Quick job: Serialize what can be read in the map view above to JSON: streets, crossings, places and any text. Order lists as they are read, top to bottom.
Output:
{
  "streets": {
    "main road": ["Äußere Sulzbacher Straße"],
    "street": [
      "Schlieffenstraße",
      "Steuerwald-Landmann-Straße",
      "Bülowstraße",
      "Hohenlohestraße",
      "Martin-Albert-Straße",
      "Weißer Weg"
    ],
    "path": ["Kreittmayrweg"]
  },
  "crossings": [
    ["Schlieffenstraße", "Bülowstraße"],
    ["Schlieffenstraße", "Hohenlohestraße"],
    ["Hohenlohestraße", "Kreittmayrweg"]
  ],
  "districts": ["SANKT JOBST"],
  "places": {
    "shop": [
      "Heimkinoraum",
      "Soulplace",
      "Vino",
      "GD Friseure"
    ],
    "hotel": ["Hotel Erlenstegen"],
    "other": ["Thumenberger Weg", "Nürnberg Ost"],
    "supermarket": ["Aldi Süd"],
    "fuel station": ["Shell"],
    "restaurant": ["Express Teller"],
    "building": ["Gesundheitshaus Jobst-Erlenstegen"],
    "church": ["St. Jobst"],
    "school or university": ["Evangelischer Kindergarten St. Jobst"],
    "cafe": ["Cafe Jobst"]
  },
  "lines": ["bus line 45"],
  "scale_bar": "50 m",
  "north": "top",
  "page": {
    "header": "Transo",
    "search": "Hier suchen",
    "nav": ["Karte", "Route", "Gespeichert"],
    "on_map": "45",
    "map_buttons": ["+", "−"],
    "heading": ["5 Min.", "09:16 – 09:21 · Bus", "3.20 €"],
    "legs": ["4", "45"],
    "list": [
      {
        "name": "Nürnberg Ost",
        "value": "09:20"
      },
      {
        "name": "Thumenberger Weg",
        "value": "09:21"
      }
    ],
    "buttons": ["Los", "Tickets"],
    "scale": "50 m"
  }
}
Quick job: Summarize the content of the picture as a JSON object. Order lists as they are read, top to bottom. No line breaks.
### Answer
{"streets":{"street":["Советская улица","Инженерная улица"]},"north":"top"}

:: Exercise prompt ::
Where a line in the entries holds the word "bottom", copy that line.

:: Response to the exercise ::
Quick job: Serialize what can be read in the map view above to JSON: streets, crossings, places and any text. Order lists as they are read, top to bottom.
Quick job: Summarize the content of the picture as a JSON object. Order lists as they are read, top to bottom. No line breaks.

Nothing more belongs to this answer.